Harnessing the predictive power of machine learning involves the development of specific algorithms, or queries, that can speed up the analysis of data. The researchers’ first attempt at creating an algorithm capable of identifying synergistic pairs of drug-like molecules was based on decades of data derived from Brewer’s yeast (S. cerevisiae) – one of the most powerful genetic models available.

But this initial algorithm, which included data on 200 diverse strains of yeast and their chemical-genetic responses to approximately 5,000 unique drug-like compounds, demonstrated weak predictive power, the authors write.

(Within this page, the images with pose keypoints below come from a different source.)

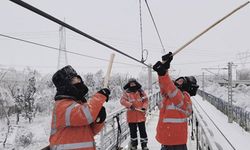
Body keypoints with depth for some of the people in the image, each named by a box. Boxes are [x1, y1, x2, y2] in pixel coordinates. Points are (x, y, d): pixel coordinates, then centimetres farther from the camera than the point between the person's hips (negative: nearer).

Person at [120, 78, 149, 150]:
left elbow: (146, 100, 5)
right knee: (133, 131, 12)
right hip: (131, 116, 0)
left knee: (142, 130, 6)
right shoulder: (126, 92, -1)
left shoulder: (141, 91, 3)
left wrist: (144, 107, -12)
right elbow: (122, 100, -12)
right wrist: (130, 105, -25)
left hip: (141, 115, 1)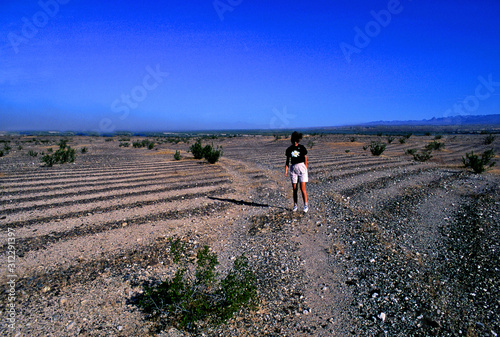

“This was a huge initial disappointment that sent us back to the drawing board,” says Micheala Spitzer, a postdoctoral fellow in the Wright Lab and co-lead author of the study. “We knew that chemical structures and the genetic network of cells had to be related to chemical synergisms we detected experimentally, but how to deconvolve these relationships from hundreds of thousands of data points was not obvious.”

A revised algorithm eventually yielded high predictive capabilities, leading the researchers to discover and validate more than 15 novel synergistic compound combinations.

This finding, says Wildenhain, is a vital step in expanding the current arsenal of antifungal drugs.

“Drug-resistant fungal infections are becoming increasingly prevalent, so there is a dire need for better antifungal drugs. Each year over a billion people, many of whom are immunocompromised, are affected by these types of infections.”

All of the study data is available for unrestricted download and exploration on a database called ChemGRID.